EXTRACT TO READ:
####################
That’s when I realized that I wasn’t the best coder in the world, and I went to do something else. You know the rest. I went to grad school and worked at Microsoft, Amazon, that sort of thing.

Facing the Language Barrier 

Vinay: So, as a person of color and someone of Ecuadorian descent, you’ve talked about English not being your native language. As you left grad school and worked at some really eminent companies like Amazon, did you face any barriers as a non-native English speaker?

Manny: The barriers are not there in the physical sense. You can’t point to any one thing that happened to me that made it harder. There’s not like a seminal moment. But there’s always this subtext. Now they’re called microaggressions, but back then they didn’t have a name. 

When people knew where I was from, that A) I had an accent and B) that I was Latin American, they wouldn’t believe that I was in computer science. That’s not something that you do, right? I’m supposed to be in some kind of manual labor. So, there was this dissonance that I immediately brought into a conversation. 

They would immediately speak to me a little slower. The tone would be a little bit more condescending. Their expectations immediately lowered because I was not like everybody else. 

That even carried forward to VCs when I was fundraising. I used to get a lot of “No”s at the very beginning. And I know it’s normal to get a lot of “No”s, but a lot of times it was kind of disrespectful. 

People would come to several meetings and be clearly interested in our progress and market size, but they just didn’t see me as a CEO. You know what I mean? There’s something wrong with this picture, and they thought it was me, Manny. 

Nobody would come out and say it, of course. Nobody would, right? But it just felt weird how people would be interested in what we were working on but the momentum wasn’t there after seeing who I was.

Vinay: What were some of the subtle cues that made you reach the conclusion that they were hung up on you as a CEO because of your background?

Manny: It’s usually after you set up a meeting to go through your pitch. There is a lot of back and forth via email, sending your deck and your talking points. Then they will ask for a meeting. But when I walk into the meeting, people look at me and deflate. With “Manny Medina”, I guess it’s not obvious that it’s Latino, but the moment I show up it’s obvious that I’m a Latino male, right? From then, the meeting takes a different turn. 

You can argue that this happens to other people, too. I’ll get evaluations, the same deal, but it will get strung out and people won’t get back to me. I know that this is pretty common with entrepreneurs, but I don’t think my experience is particular just to me. I see other entrepreneurs get the same treatment.

The hardest part was when I was fresh in the U.S. People would talk to me a little bit differently, a little bit more condescendingly. Especially when I would apply for a job, you can hear the pitch and the actual volume of their voice go up. Sometimes I would ask them to repeat themselves and not because they weren’t loud enough, but because there’s probably a word there that I missed or was pronounced too quickly, etc. 

And I don’t do it as much as I used to, but as a foreigner, I’m translating on the fly. So, whatever is coming out of your mouth, I’m translating to Spanish, processing, translating it back to English and getting back to you. So, yes, I do need one more cycle than normal people do, than the English speaker would, because I have to translate. Because of that people would just think I’m slow, you know, or just dumb. But instead of speaking a little slower they would speak louder, which was a funny thing.

So, sometimes I would think, “I am a foreigner, I’m not deaf.” You know what I mean? I just didn’t understand what you said. By saying it louder, it’s not gonna make it any better. So, I had to deal with a lot of that. That causes self-doubt. As it is, I’m new to the country, I’m new to entrepreneurship, I’m new to a lot of things. I don’t have the normal background.
####################
SUPPLIED MATERIAL:
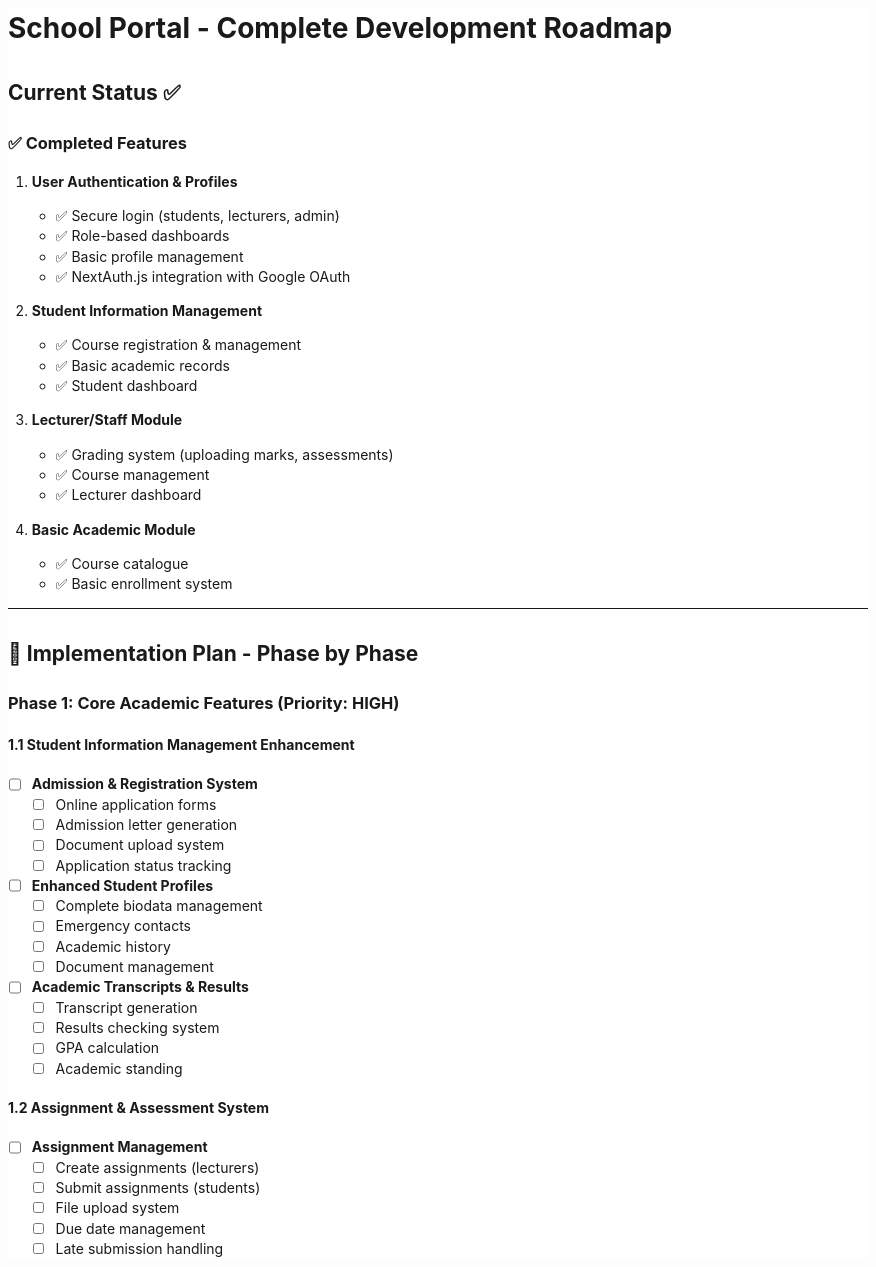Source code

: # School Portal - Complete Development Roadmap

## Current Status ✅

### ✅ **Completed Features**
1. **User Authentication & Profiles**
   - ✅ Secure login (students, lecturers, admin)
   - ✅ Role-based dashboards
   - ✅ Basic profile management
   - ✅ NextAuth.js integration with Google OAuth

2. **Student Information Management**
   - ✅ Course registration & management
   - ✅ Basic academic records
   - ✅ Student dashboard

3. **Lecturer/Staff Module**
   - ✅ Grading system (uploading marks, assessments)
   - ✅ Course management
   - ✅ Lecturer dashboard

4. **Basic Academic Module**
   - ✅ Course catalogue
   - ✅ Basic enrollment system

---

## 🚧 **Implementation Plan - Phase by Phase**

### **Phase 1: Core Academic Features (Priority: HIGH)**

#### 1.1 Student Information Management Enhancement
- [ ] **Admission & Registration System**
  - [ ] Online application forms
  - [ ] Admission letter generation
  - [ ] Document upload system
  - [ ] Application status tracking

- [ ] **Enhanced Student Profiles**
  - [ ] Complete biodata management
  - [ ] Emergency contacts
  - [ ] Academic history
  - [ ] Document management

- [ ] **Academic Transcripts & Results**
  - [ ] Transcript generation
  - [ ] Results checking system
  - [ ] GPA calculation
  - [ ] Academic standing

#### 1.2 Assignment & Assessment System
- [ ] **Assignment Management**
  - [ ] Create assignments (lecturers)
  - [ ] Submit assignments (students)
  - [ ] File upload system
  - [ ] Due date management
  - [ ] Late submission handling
####################
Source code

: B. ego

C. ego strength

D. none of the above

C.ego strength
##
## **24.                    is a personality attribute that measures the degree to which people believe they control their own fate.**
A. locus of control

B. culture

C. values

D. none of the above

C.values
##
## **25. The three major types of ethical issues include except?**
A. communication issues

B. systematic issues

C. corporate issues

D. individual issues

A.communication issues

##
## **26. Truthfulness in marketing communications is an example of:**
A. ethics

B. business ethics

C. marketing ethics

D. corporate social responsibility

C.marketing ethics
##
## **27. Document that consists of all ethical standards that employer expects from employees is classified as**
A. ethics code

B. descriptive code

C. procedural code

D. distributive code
####################
DIRECTIVE 1:
In the interview, into which language does Manny say he translates what someone is saying before he answers in English?
DIRECTIVE 2:
Write out word for word the stretch of the interview from "That even carried" through "seeing who I was.".

YOUR SOLUTION 1:
Spanish.

YOUR SOLUTION 2:
That even carried forward to VCs when I was fundraising. I used to get a lot of “No”s at the very beginning. And I know it’s normal to get a lot of “No”s, but a lot of times it was kind of disrespectful. 

People would come to several meetings and be clearly interested in our progress and market size, but they just didn’t see me as a CEO. You know what I mean? There’s something wrong with this picture, and they thought it was me, Manny. 

Nobody would come out and say it, of course. Nobody would, right? But it just felt weird how people would be interested in what we were working on but the momentum wasn’t there after seeing who I was.